Buy HS-PLA if you have a fast printer. Save money on regular PLA if you do not. That is the entire decision. There is no quality benefit, no strength benefit, and no other reason to pay the premium. HS-PLA exists to solve one specific problem: maintaining extrusion quality above 150 mm/s.

If you own a Bambu Lab, Creality K1, or similar high-speed printer and regularly print at 200+ mm/s, HS-PLA is worth the extra cost. If you own an Ender 3, Prusa MK3S, or any printer that tops out at 60-100 mm/s in practice, regular PLA is the smart buy. And if you just bought a fast printer, try regular PLA at high speed first - some brands hold up surprisingly well at 150-180 mm/s before you need the HS formulation.

Frequently Asked Questions

Will high speed PLA make my Ender 3 faster?
No. A stock Ender 3 is limited by its motion system (heavy bed-slinger design) and extruder, not by the filament. Most Ender 3 users print PLA at 40-60 mm/s. High speed PLA is formulated for 200-300+ mm/s, which an Ender 3 cannot achieve without major modifications. Buying HS-PLA for a stock Ender 3 is paying extra for nothing.
What printers can actually use high speed PLA?
Printers with lightweight toolheads, high-acceleration motion systems, and high-flow hotends. The Bambu Lab X1C and P1S are the most common. Prusa XL, Creality K1 and K1 Max, Voron builds with high-flow hotends, and the AnkerMake M5C also qualify. The common thread is CoreXY or similar kinematics with input shaping and a hotend that can melt filament fast enough (typically 24+ mm³/s volumetric flow rate).
Is high speed PLA weaker than regular PLA?
No consistent evidence supports this. The modified rheology (lower melt viscosity) means HS-PLA can actually achieve better layer adhesion at very high speeds because the extruded material flows and bonds more easily. At normal speeds, the mechanical properties are roughly equivalent. Some brands add impact modifiers to their HS-PLA which can slightly reduce stiffness but improve toughness.
Can I print high speed PLA at normal speeds?
Yes, it works fine at normal speeds. HS-PLA is just PLA with a modified formulation for better flow at high temperatures and speeds. Printing it at 50 mm/s will produce normal results. You are just paying extra for a property you are not using.

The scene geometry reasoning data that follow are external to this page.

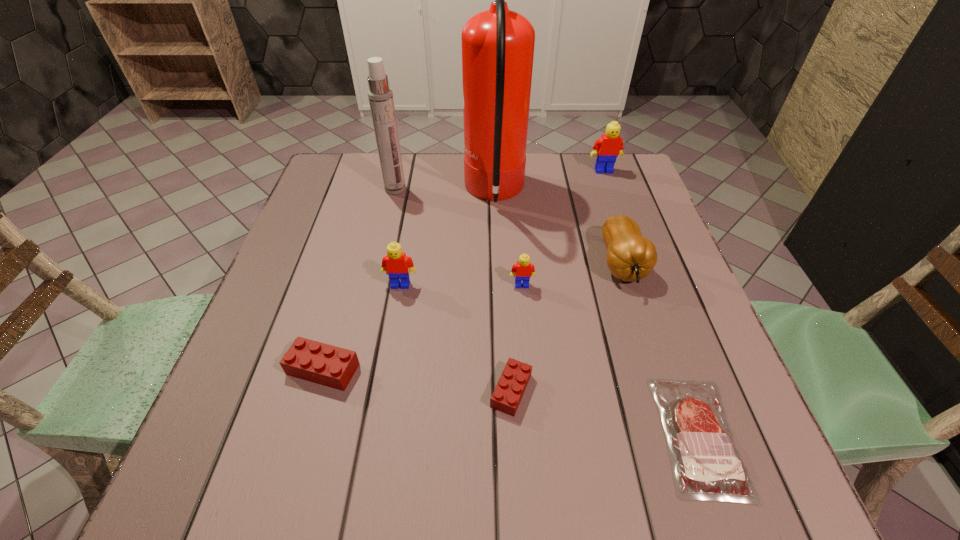
Where is `object situated at the near edge`? This screenshot has height=540, width=960. object situated at the near edge is located at coordinates (705, 461).

Locate an element on the screen. The height and width of the screenshot is (540, 960). object situated at the left edge is located at coordinates (324, 364).

This screenshot has width=960, height=540. What are the coordinates of `Lego positioned at the right edge` in the screenshot? It's located at (607, 148).

I want to click on gourd that is at the right edge, so (630, 257).

The image size is (960, 540). Find the location of `steak positioned at the right edge`. steak positioned at the right edge is located at coordinates (705, 461).

Image resolution: width=960 pixels, height=540 pixels. Identify the location of object present at the far right corner. (607, 148).

You are a GUI agent. You are given a task and a screenshot of the screen. Output one action in this format:
    pyautogui.click(x=<x>, y=<y>)
    Task: Click on the object located in the near right corner section of the desktop
    This screenshot has width=960, height=540.
    Given the screenshot: What is the action you would take?
    click(705, 461)

Image resolution: width=960 pixels, height=540 pixels. Find the location of `free location at the far edge`. free location at the far edge is located at coordinates (558, 175).

Where is `free space at the near edge`? Image resolution: width=960 pixels, height=540 pixels. free space at the near edge is located at coordinates (483, 460).

Where is `vacant space at the left edge of the desktop`? The height and width of the screenshot is (540, 960). vacant space at the left edge of the desktop is located at coordinates (307, 209).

Some users report slightly glossier surfaces with HS-PLA at lower speeds due to the better flow characteristics.
How much faster is high speed PLA really?
On a capable printer, the time savings are significant. A Benchy that takes 25-30 minutes with regular PLA at 100 mm/s can finish in 12-15 minutes with HS-PLA at 250+ mm/s on a Bambu Lab X1C. But the real bottleneck is often acceleration and travel moves, not the filament itself. Switching from regular PLA to HS-PLA on the same printer with the same speed profile will not save time - you also need to increase the actual print speed in your slicer to see benefits.